CPU has been exceeding threshold on at least one host

Description

Alert will be true if CPU has exceeded threshold for at least 15 minutes on at least one host.

Alert Details

Alert ID: bc26a7d4-b4c9-419a-9b39-805231f7621d

Tags: Each tag should follow "key:value" format.
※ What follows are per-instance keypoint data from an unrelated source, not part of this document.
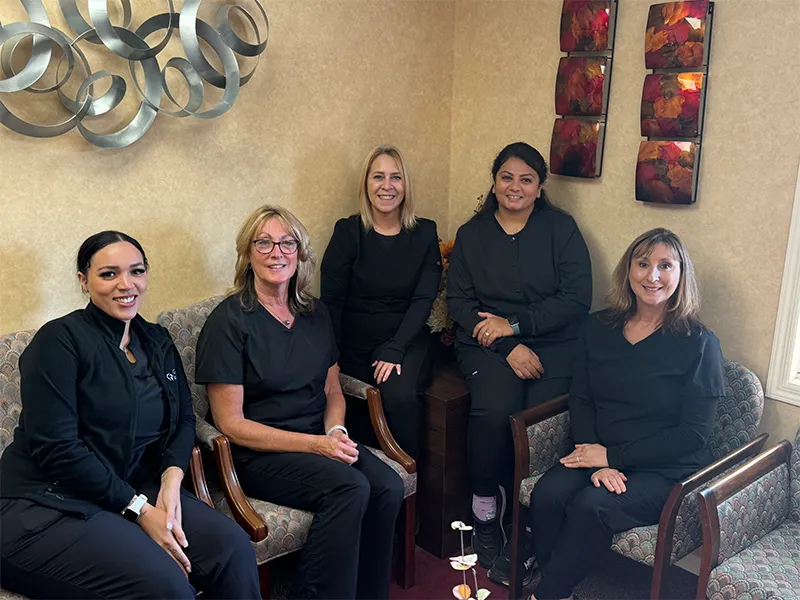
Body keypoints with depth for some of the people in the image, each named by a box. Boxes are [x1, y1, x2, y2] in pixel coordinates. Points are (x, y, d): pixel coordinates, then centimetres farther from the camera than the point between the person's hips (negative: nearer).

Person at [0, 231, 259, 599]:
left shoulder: (157, 342, 13)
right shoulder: (59, 340, -9)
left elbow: (183, 419, 11)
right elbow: (56, 448, -16)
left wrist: (172, 476, -11)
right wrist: (139, 510, -18)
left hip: (135, 491, 6)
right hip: (46, 508, -6)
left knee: (233, 547, -18)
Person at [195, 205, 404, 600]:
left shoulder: (315, 314, 10)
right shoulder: (230, 320, -8)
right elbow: (231, 423, -11)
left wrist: (336, 431, -6)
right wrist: (315, 445, -17)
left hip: (319, 440, 6)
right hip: (257, 454, -6)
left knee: (389, 488, -20)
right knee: (350, 488, -29)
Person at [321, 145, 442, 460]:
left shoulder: (425, 234, 5)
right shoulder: (348, 232, 0)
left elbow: (423, 299, -2)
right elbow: (331, 300, -3)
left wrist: (394, 350, -14)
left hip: (407, 342, 0)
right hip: (354, 345, 0)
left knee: (401, 396, -27)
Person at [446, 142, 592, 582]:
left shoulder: (561, 229, 7)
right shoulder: (471, 234, 12)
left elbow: (577, 299, -2)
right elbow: (458, 300, 2)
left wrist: (514, 324, -10)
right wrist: (509, 348, -11)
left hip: (553, 344, 0)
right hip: (487, 344, 1)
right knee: (494, 408, -29)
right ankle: (485, 519, -10)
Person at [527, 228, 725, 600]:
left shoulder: (699, 344, -7)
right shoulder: (600, 328, 7)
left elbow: (694, 434, -9)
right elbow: (580, 400, 5)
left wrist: (613, 455, -13)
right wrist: (597, 462, -13)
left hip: (666, 471, -4)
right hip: (600, 458, 4)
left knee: (591, 506, -30)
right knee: (547, 495, -25)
  • FeatureDomain:Host Infrastructure
  • PageType:Dashboard
  • PageID:ee8a7dab-7422-499e-94e0-7b5449468a94
  • CreatedBy:Relativity
  • ResolutionText:
  • Resolution

Metric Details

Metric Name: system.cpu.utilization

Metric Attributes:

Attribute Name Description Value
labels.cpu Logical CPU number starting at 0.
labels.state Breakdown of CPU usage by type.

Rule details

Alert Condition Description: Alert triggers on CPU has exceeded 90% for at least 15 minutes on at least one host.

Name Value Description
Rule Type Metric threshold
Group Average Average of CPU utilization per host
Threshold > 0.9 Average > 0.9, alert triggers
Time Window 15 min Verified data for last 15 minutes
Frequency 1 min Checks for each 1 minute
Group alerts by host.name Group by host

Requires User Intervention

  • No
    • Min time before the alert is active: 15 minutes
    • Min time before the alert is inactive: 2 - 5 minutes

Kibana dashboard link

Host Heartbeat alert should not be in active state.